The Beach Village - Toronto - LYFSTYL

Toronto’s Beach Village Continues To Maintain Its Small-town Vibe

Nestled into a small alcove in Toronto’s east-end is a community that maintains a different way of life—The Beach Village.

While the big city lies to the west with its buildings in the clouds and sea of suits, the quaint beachside community has managed to preserve its green, health-focused and culturally front-of-mind persona despite the seismic societal shifts that have taken place since the invention of the Internet. And, that’s a good thing.

“The Beach Village BIA and its member businesses have put a premium on growing with the times and getting ahead of the curve when it comes to the areas retail presence in recent years,” said Anna Sebert, Executive Director of the Beach Village BIA. “The area is now well equipped for modern living with a number of healthy eating establishments, yoga studios, green parks and cafes, which we feel really provide a great experience to visitors of all age.”

In addition to the evolving retail presence and wide-reaching greenery, the Beach Village BIA has organized several events throughout the summer of 2019 that will help bolster the area’s sense of community and culture. Free outdoor “Movie Nights in the Park” take place in Kew and Ivan Forrest Gardens at 8:00 p.m. on alternating Wednesdays starting with Black Panther on July 3 at the former. The BIA carefully curated the film lineup this year to spark important conversations and allow visitors to enjoy truly culturally-relevant cinema.

“Obviously the cultural impact of a film like Black Panther speaks for itself, but we also tried to select other titles that would resonate with a lot of people, like Bohemian Rhapsody and Crazy Rich Asians,” said Sebert. “The goal is for our movie nights to have an impact on attendees long after the credits have rolled. We want to be part of the conversation when people think about Toronto culture,” she added.

Other events like “Music Nights in the Park” on Sunday nights in July and August and “Jazz it Up in Kew,” the area’s annual two-day music festival on July 27 and 28 aim to do the same. Handpicked local talent like The Arsenals and Old Man Flanagan’s Ghost are part of the city’s musical heritage and the Beach Village BIA thought bringing the community and its visitors together through music would continue to produce strong positive feelings about the area for all involved.

“When people think of culture, movies and music are always integral to that conversation,” said Sebert of the choice to dedicate time and resources to throwing these specific types of events. “We hope people will have a fantastic time, spend afternoons and evenings in the Beach Village and, in turn, really discover all that the area has to offer.”

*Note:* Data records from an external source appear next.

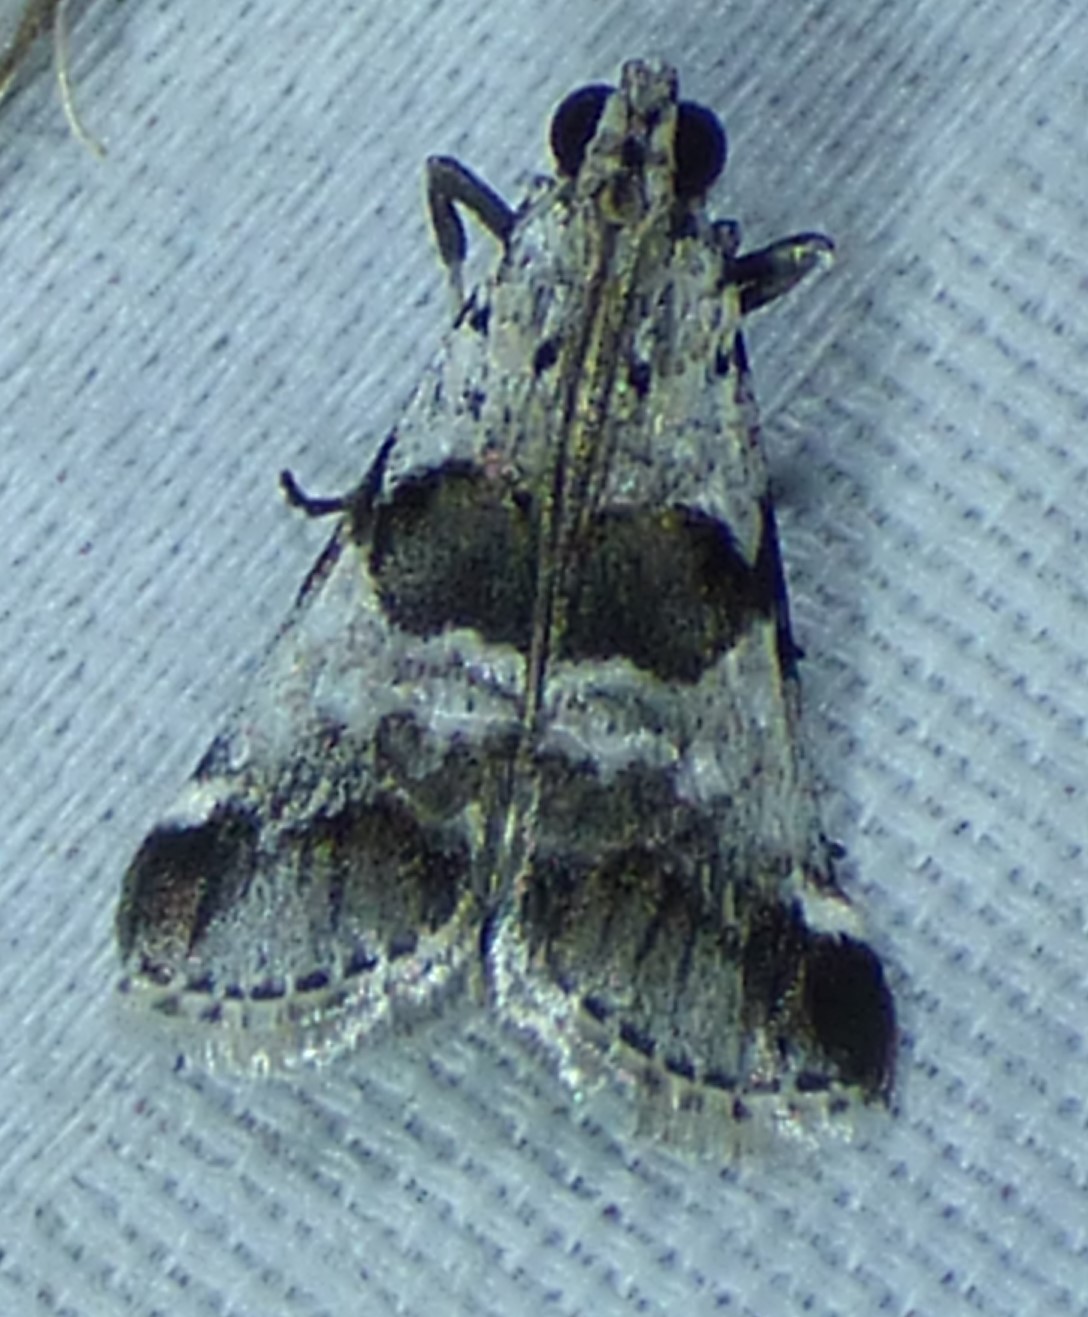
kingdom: Animalia
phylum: Arthropoda
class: Insecta
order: Lepidoptera
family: Pyralidae
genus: Tallula
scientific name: Tallula atrifascialis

The retail presence Sebert alluded to earlier is also on full display as visitors’ jaunt along Queen Street East from Woodbine Ave to Neville Park Blvd.  While much has been written in the press about retail vacancies in the area, the positive goes largely unreported as new businesses continue to emerge such as Grasshopper Bistro, a plant-based restaurant at Queen St. E and Willow Ave. Other millennial-friendly businesses heading to the area this summer include the Blue Cloud Café, The Big Bruce Public House, Toronto Popcorn Company and Beaches Brewing, which is slated to open in late summer or early fall. These new businesses form a strong complement to the area’s longer-standing retailers like Ed’s Real Scoop and Bud’s Coffee.

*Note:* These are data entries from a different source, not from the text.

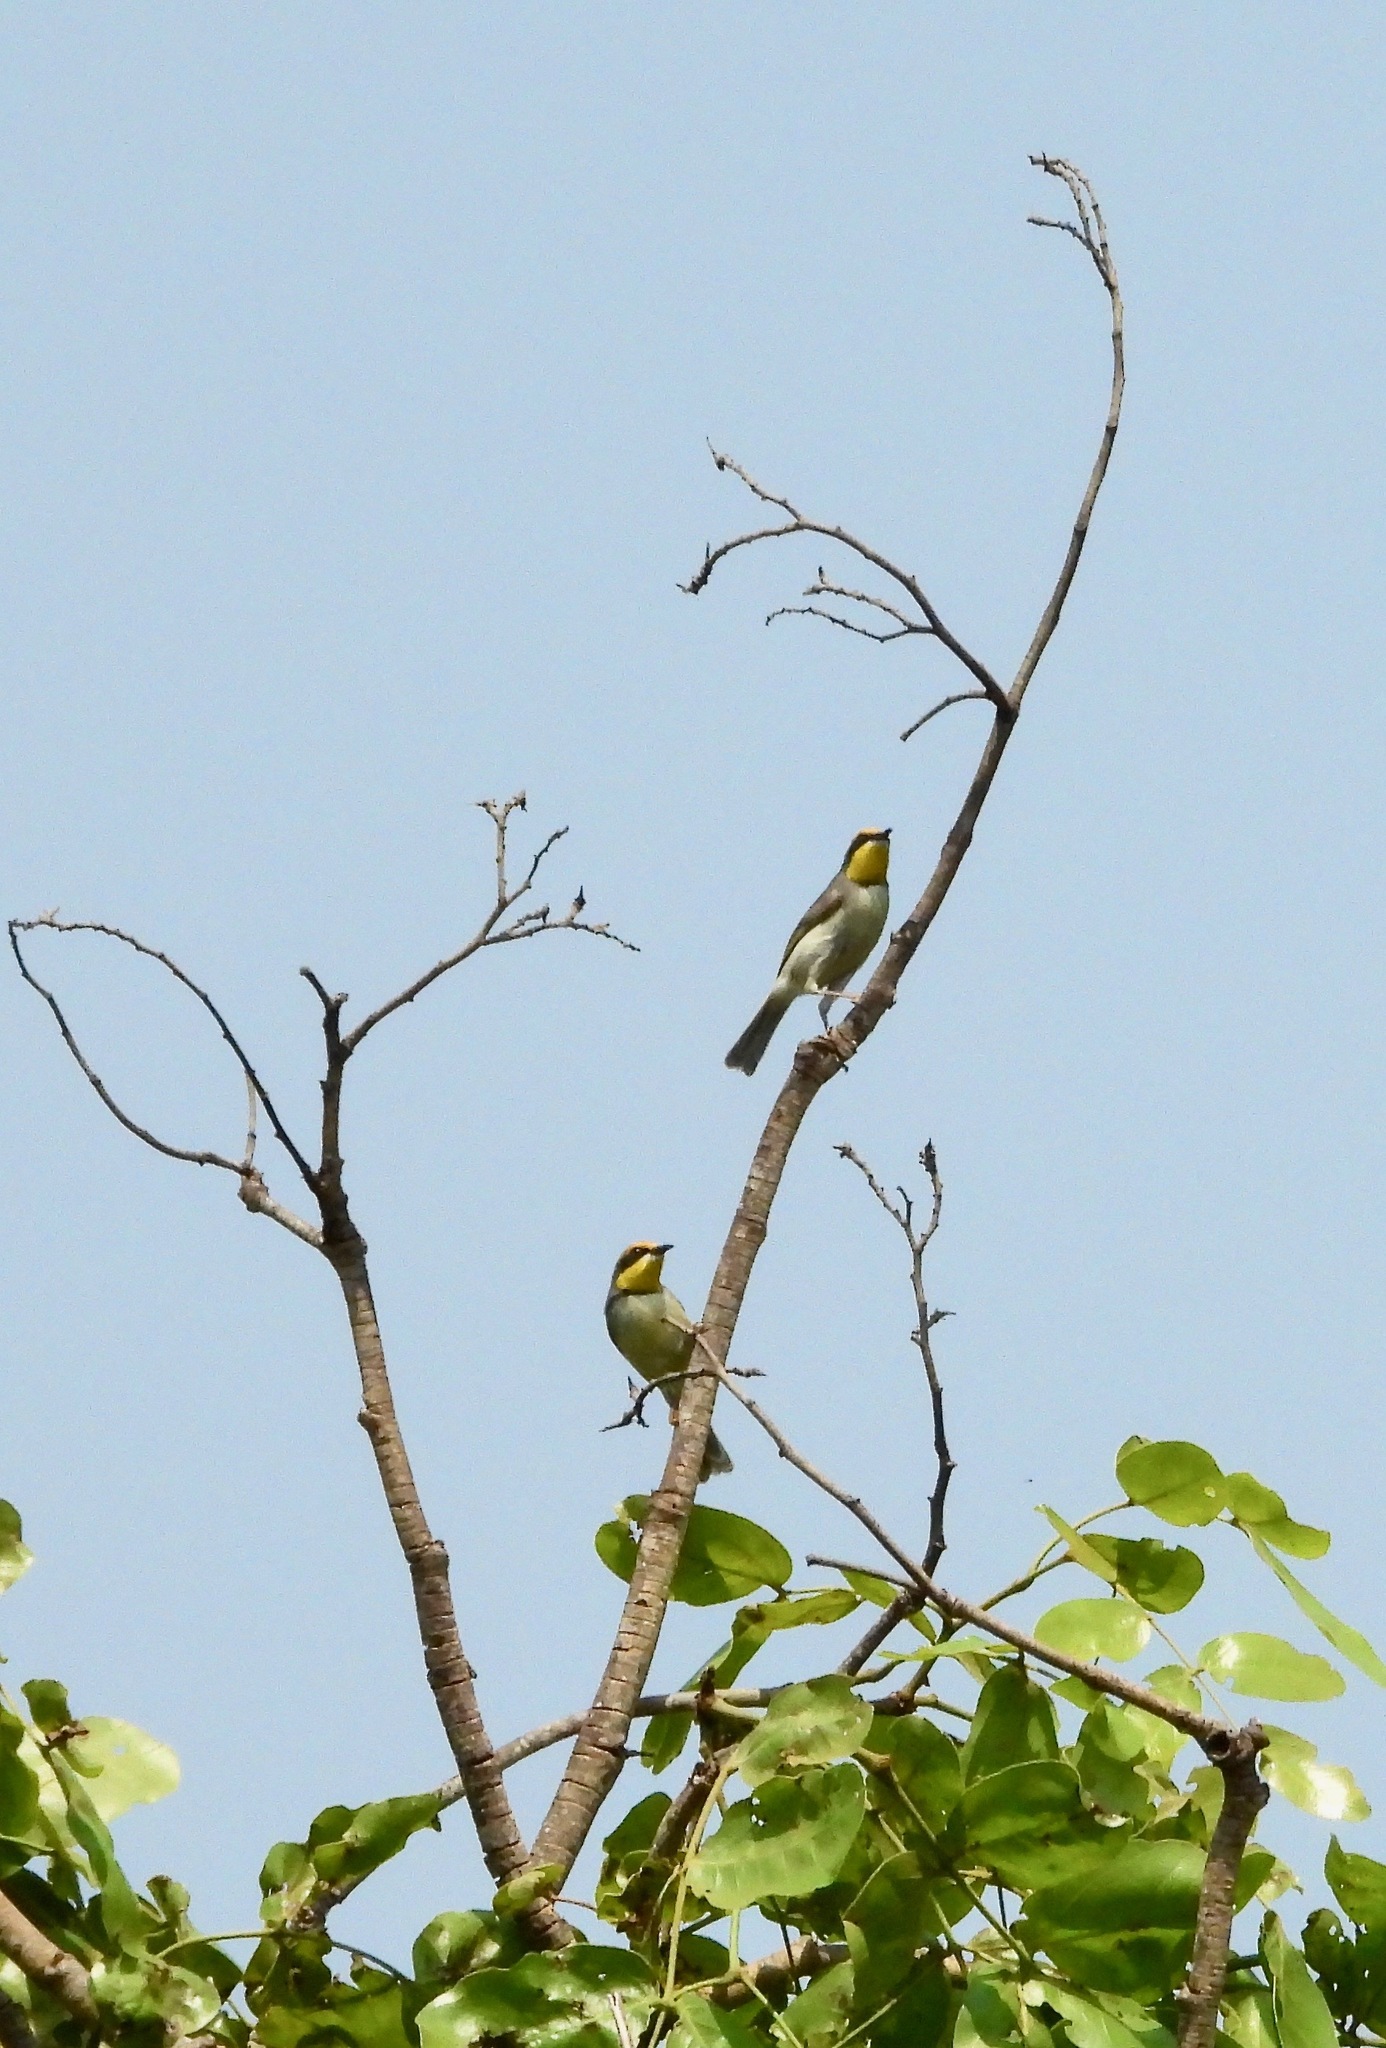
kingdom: Animalia
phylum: Chordata
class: Aves
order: Passeriformes
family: Cisticolidae
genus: Eremomela
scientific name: Eremomela atricollis
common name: Black-necked eremomela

A stone’s throw from Queen East, visitors to the area can walk a few blocks down to Woodbine Beach, which offers a combination of lakeside volleyball courts and plenty of real estate to post up on near the water for an afternoon of leisure under the sun. Simply put: there’s no other place in the big city that allows Torontonians to feel the nostalgia of beachside summers and family vacations like the east-end’s Beach Village. The best part? When you’re inevitably required to return to reality, it’s just a 10-15 minute Uber ride way.